* [Work instruction A]: From the article on Amazon and Long Island City, retype the part from "The plan inspired" to "times, she said.".
* [Work instruction B]: According to the article on Amazon and Long Island City, how many jobs would the canceled headquarters have brought to the area?

* [Selected passage]:
BEGIN

Copyright © 2019, ABC Radio. All rights reserved.

0
comments



Subscribe To This Feed

Spinel_S/iStock(NEW YORK) -- Real estate agents in the New York City neighborhood where Amazon was set to build one of its newest campuses are lamenting the retail giant's announcement to pull the deal after the industry saw an uptick as a result of the plans.

Amazon canceled its plan Thursday to build a headquarters in the Queens neighborhood of Long Island City — a plan that would have brought 25,000 jobs to the area. The retail giant wrote in a statement on its blog that it did not receive an entirely "positive" collaborative effort with some state and local officials who opposed the deal.

The real estate market in Long Island City, which sits across the East River from Manhattan, experienced an uptick in prices and sales as a result of Amazon's November announcement to open a campus there, even when the industry in hot markets like Brooklyn and Manhattan dwindled, experts told ABC News.

Still, even with the headquarters no longer being built in the waterfront neighborhood, real estate experts are still confident in the future of the industry, they told ABC News.

Danielle Hale, chief economist for Realtor.com, told ABC News that she expects an immediate slowdown in housing prices and sales in the short run, but believes that the real estate market in Long Island City will continue "flowing in activity."

January data shows that prices in Queens as a whole — both units for renting and buying — are up 8.3 percent from last year, Hale said.

But, Hale believes that the lifestyle amenities in Long Island City, such as waterfront parks, universities and transportation, are enough to keep the market booming.

"I think the residents in that area show that it's a great place to live," she said. "That's something that makes an area a good investment in real estate in the long run."

Lauren Bennett, a real estate broker for the Corcoran Group, specializing in Long Island City, told ABC News that while she is "disappointed" in the canceled plan, which she believed would "be a great benefit for the neighborhood," Amazon's November announcement put Long Island City on the map, making it a household name for the first time ever.

The plan inspired buyers to move a little more quickly with their decisions, slicing the inventory of available units by four or five times, she said.

END

Stored data
BEGIN

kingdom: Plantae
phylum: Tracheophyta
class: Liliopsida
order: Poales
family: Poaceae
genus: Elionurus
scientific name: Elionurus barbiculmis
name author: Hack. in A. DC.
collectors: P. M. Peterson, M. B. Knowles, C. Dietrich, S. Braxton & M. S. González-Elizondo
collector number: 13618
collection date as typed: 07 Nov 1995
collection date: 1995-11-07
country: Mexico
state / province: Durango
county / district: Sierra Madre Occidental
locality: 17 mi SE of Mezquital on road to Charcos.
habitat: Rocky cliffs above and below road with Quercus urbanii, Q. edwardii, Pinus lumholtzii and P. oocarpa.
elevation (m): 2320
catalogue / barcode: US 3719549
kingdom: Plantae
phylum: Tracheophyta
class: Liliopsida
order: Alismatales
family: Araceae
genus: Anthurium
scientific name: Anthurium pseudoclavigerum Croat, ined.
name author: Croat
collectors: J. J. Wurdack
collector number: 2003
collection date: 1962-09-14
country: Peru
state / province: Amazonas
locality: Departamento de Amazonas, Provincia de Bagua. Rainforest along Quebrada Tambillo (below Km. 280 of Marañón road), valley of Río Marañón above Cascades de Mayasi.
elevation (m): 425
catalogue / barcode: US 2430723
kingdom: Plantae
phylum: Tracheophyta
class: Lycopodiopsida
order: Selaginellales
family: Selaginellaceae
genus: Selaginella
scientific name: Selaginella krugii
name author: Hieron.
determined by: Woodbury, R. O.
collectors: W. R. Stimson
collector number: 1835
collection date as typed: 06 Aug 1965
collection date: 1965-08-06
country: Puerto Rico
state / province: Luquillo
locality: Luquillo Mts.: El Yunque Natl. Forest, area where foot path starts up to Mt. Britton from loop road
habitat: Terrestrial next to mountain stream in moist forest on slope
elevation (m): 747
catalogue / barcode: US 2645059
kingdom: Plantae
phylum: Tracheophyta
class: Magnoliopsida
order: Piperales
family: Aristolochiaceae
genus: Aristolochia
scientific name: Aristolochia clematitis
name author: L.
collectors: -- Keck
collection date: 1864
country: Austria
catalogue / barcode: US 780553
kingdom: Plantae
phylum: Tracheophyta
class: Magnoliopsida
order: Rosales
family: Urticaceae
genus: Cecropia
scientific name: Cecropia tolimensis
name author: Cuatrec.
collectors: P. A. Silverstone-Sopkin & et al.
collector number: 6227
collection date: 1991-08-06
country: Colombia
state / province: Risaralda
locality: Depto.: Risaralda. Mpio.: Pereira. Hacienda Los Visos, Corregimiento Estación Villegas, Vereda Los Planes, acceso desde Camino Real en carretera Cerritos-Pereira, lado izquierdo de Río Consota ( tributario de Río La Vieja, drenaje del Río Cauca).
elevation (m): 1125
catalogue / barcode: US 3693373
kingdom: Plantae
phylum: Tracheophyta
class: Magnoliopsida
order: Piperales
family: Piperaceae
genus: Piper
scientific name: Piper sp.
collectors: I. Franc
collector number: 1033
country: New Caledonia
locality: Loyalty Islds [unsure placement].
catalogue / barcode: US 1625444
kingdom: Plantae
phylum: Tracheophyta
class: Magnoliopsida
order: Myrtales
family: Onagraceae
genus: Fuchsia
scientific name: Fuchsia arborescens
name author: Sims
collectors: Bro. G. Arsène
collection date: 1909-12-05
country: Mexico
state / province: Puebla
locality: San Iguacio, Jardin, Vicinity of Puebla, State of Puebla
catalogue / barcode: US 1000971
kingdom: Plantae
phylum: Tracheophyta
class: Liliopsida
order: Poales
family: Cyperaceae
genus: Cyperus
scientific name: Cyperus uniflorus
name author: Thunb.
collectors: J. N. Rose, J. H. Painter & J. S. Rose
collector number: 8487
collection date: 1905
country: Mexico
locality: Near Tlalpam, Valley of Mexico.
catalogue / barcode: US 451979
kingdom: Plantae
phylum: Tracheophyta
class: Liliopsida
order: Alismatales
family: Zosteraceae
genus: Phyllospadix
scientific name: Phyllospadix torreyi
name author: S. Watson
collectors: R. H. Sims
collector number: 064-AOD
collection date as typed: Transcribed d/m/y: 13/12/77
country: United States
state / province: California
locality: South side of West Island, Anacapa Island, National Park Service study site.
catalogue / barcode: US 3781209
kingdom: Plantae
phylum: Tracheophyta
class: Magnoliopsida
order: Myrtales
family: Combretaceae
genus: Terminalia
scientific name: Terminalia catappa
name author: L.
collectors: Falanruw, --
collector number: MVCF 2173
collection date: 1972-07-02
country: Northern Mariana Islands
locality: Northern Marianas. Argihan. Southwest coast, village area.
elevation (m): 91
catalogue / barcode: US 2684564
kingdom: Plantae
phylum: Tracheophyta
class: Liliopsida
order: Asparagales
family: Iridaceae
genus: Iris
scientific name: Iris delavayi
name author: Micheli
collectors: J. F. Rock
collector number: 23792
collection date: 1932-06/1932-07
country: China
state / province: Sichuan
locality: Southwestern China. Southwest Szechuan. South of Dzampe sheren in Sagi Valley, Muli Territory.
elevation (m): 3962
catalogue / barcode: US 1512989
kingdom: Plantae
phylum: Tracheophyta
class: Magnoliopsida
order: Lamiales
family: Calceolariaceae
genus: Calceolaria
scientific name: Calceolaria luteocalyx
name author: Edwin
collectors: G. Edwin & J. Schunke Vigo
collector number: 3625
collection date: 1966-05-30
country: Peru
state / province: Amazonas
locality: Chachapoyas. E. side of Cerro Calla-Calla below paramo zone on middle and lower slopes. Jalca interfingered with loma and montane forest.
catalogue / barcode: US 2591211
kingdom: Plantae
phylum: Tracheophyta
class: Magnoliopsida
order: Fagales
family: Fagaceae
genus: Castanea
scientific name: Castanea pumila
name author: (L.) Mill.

END

* [Response area A]:
The plan inspired buyers to move a little more quickly with their decisions, slicing the inventory of available units by four or five times, she said.

* [Response area B]: 25,000 jobs.